» **REQUIRED ACTION**: A single number is required: how many lines in the entries hold the word "vase".

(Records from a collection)
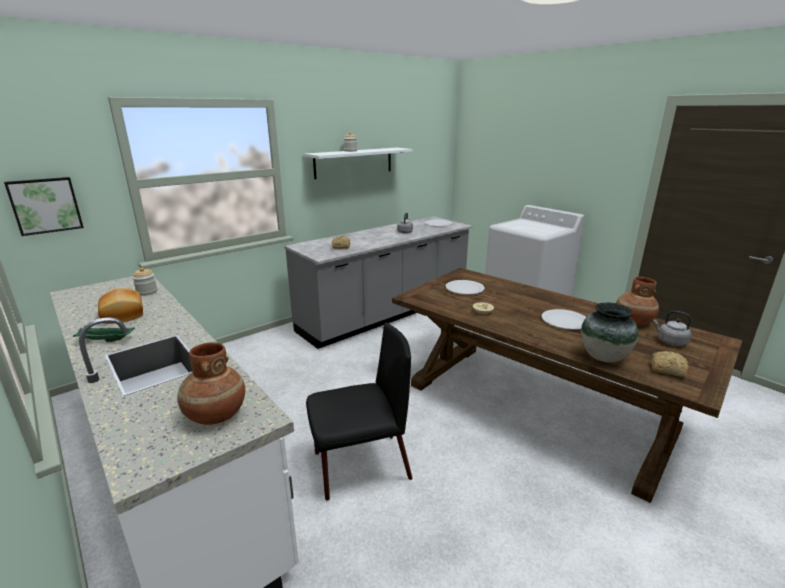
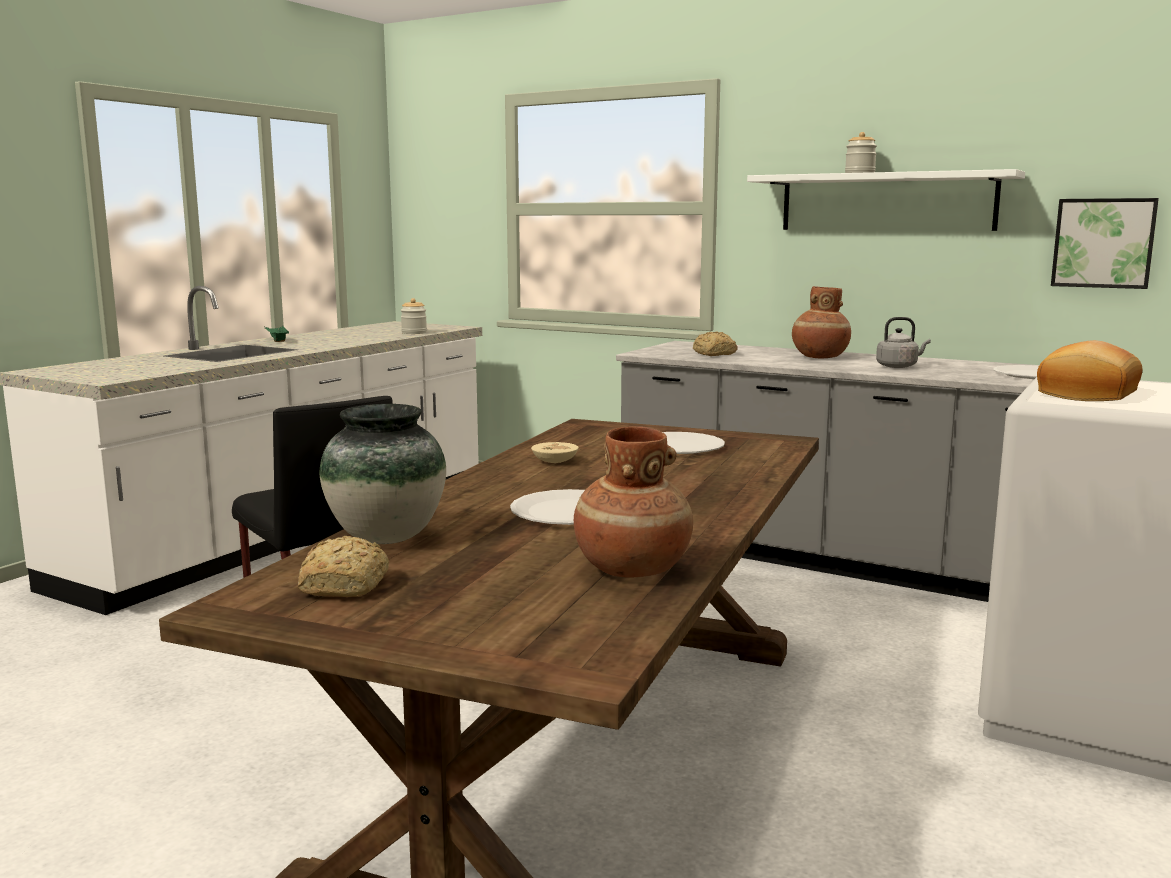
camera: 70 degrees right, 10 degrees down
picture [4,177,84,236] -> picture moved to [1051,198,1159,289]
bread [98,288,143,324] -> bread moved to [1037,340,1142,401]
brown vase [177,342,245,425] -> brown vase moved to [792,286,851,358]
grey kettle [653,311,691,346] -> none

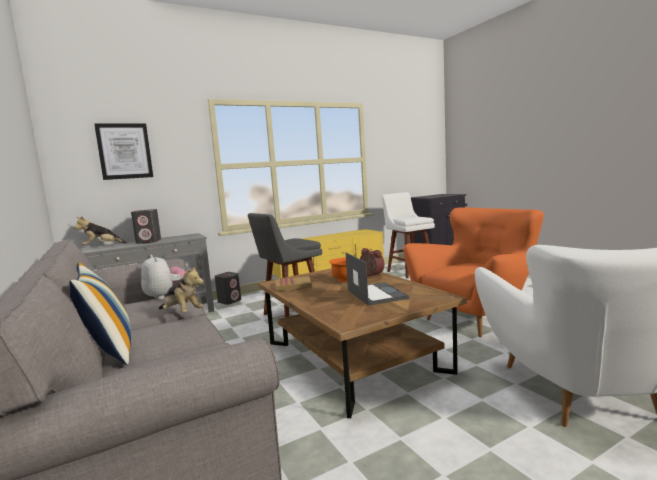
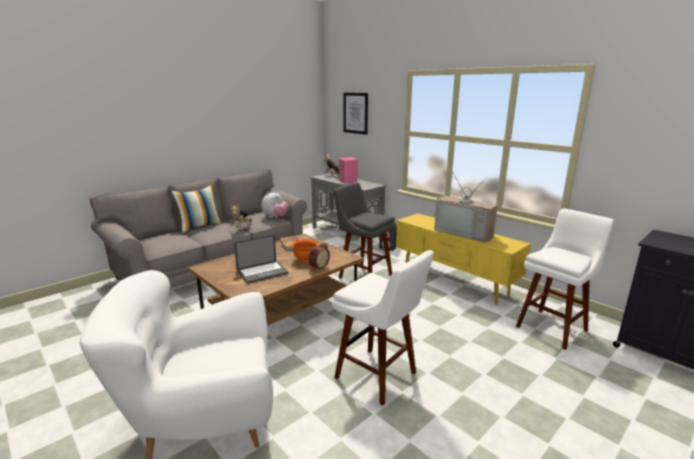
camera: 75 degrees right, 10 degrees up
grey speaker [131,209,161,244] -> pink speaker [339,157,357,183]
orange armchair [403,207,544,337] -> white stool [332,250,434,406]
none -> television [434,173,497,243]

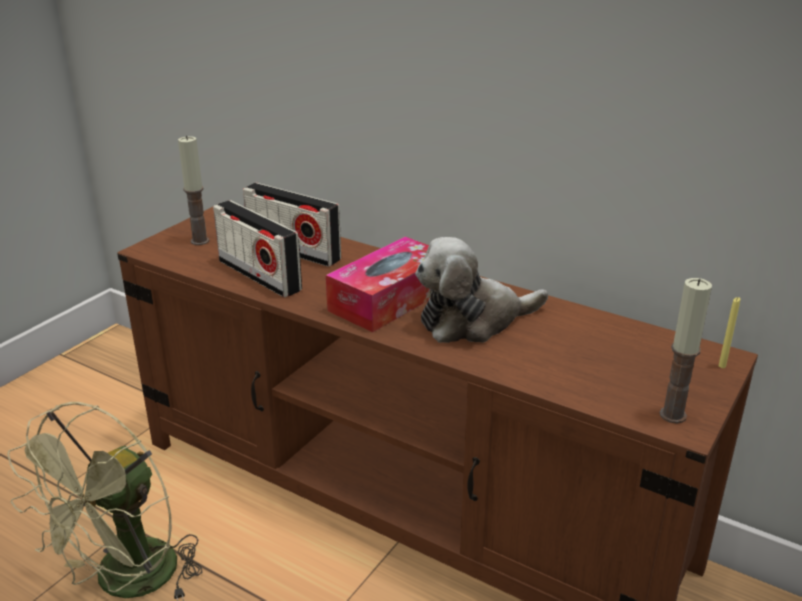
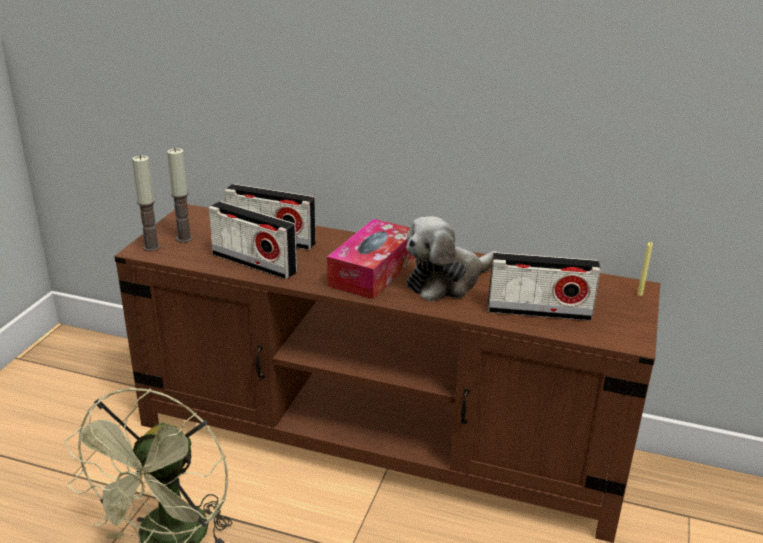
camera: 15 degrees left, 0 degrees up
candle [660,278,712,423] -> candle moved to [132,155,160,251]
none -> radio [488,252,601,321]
--
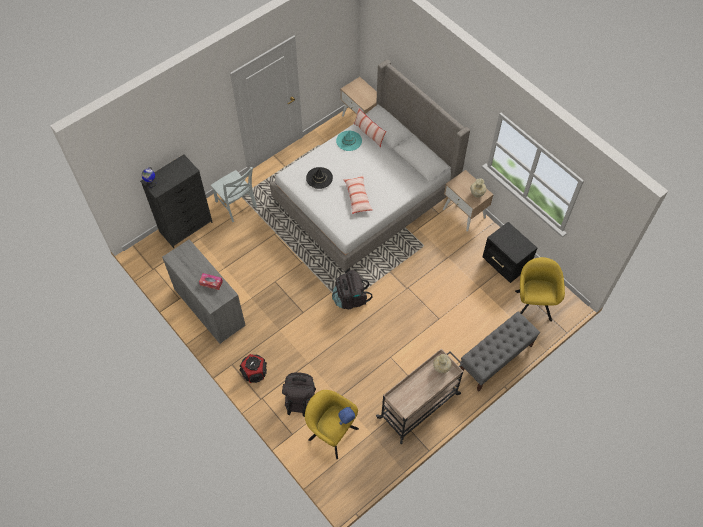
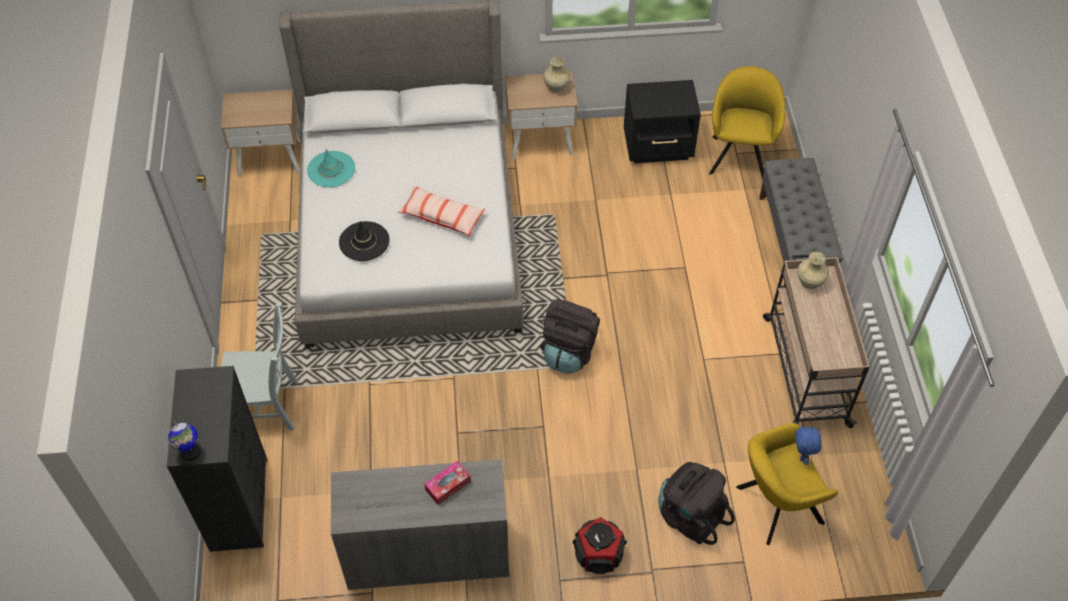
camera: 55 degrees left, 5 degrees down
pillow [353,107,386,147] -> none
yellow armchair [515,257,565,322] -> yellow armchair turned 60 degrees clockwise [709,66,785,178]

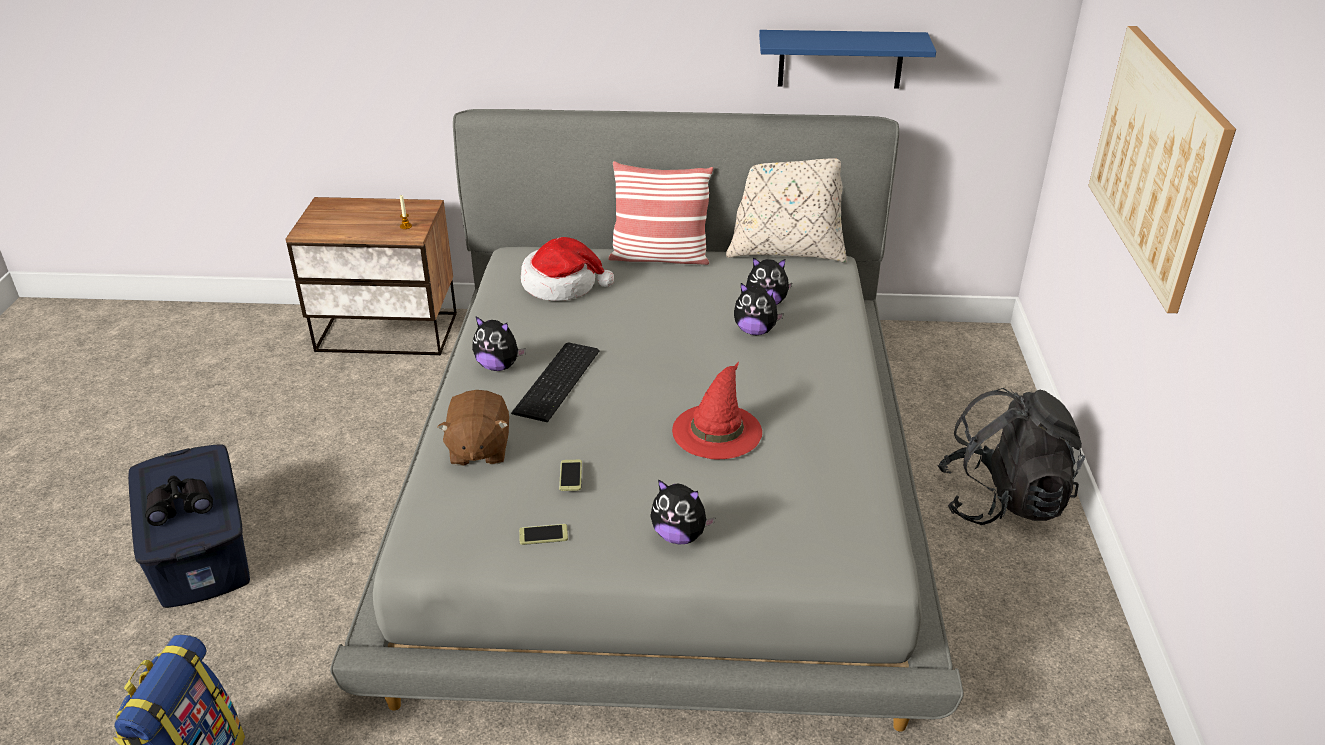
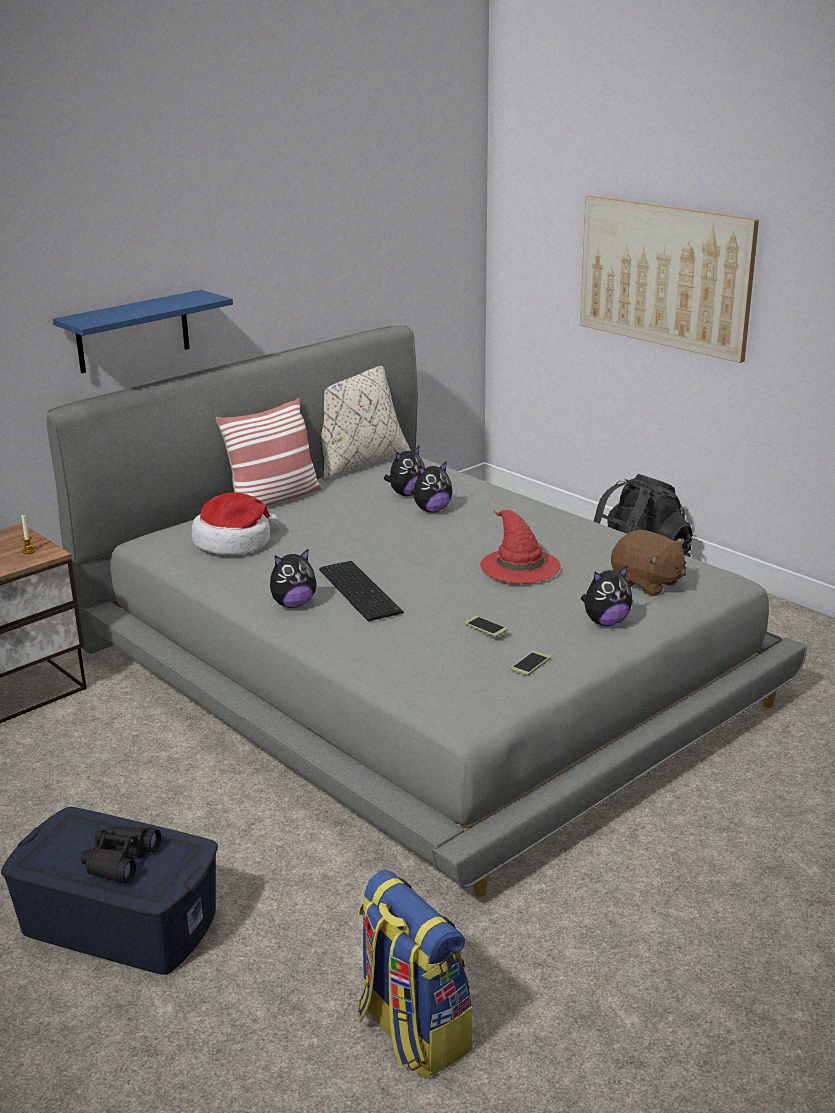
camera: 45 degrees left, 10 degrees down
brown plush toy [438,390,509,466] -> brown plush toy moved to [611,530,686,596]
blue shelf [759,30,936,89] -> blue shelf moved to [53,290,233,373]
* * *
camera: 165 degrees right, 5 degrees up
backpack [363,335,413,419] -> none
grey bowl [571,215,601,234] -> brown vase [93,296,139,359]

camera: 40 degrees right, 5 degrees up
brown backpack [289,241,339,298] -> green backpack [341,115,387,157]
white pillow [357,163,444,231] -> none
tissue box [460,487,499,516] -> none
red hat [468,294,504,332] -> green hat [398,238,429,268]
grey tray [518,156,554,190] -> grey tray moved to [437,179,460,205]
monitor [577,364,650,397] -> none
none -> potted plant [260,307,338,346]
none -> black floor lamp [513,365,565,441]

» **RESULT OF THIS TASK**: 2